**Task statement**.
Copy the listing that follows exactly. Its pictures do not belong in the copy.
******************************
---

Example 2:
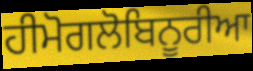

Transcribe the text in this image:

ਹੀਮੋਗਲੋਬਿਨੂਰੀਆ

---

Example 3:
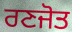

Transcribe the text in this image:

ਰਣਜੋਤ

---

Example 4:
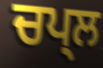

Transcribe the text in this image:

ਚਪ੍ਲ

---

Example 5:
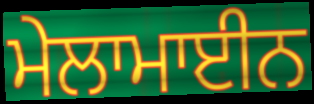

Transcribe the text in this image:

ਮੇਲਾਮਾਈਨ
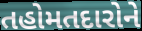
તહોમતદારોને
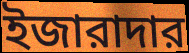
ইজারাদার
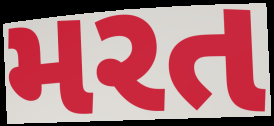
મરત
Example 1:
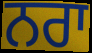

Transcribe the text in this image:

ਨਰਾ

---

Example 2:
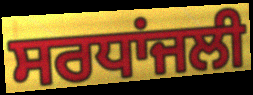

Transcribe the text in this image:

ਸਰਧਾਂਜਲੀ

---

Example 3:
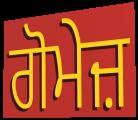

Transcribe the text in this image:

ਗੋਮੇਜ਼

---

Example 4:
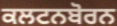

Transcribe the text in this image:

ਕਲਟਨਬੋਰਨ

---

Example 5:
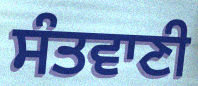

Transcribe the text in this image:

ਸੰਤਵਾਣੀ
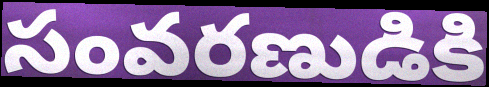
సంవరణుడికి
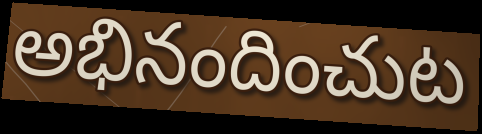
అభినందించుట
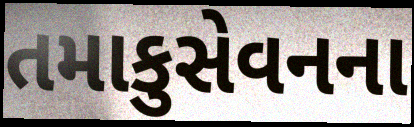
******************************
**Task result**.
---

Example 2:

Transcribe the text in this image:

ਹੀਮੋਗਲੋਬਿਨੂਰੀਆ

---

Example 3:

Transcribe the text in this image:

ਰਣਜੋਤ

---

Example 4:

Transcribe the text in this image:

ਚਪ੍ਲ

---

Example 5:

Transcribe the text in this image:

ਮੇਲਾਮਾਈਨ
તહોમતદારોને
ইজারাদার
મરત
Example 1:

Transcribe the text in this image:

ਨਰਾ

---

Example 2:

Transcribe the text in this image:

ਸਰਧਾਂਜਲੀ

---

Example 3:

Transcribe the text in this image:

ਗੋਮੇਜ਼

---

Example 4:

Transcribe the text in this image:

ਕਲਟਨਬੋਰਨ

---

Example 5:

Transcribe the text in this image:

ਸੰਤਵਾਣੀ
సంవరణుడికి
అభినందించుట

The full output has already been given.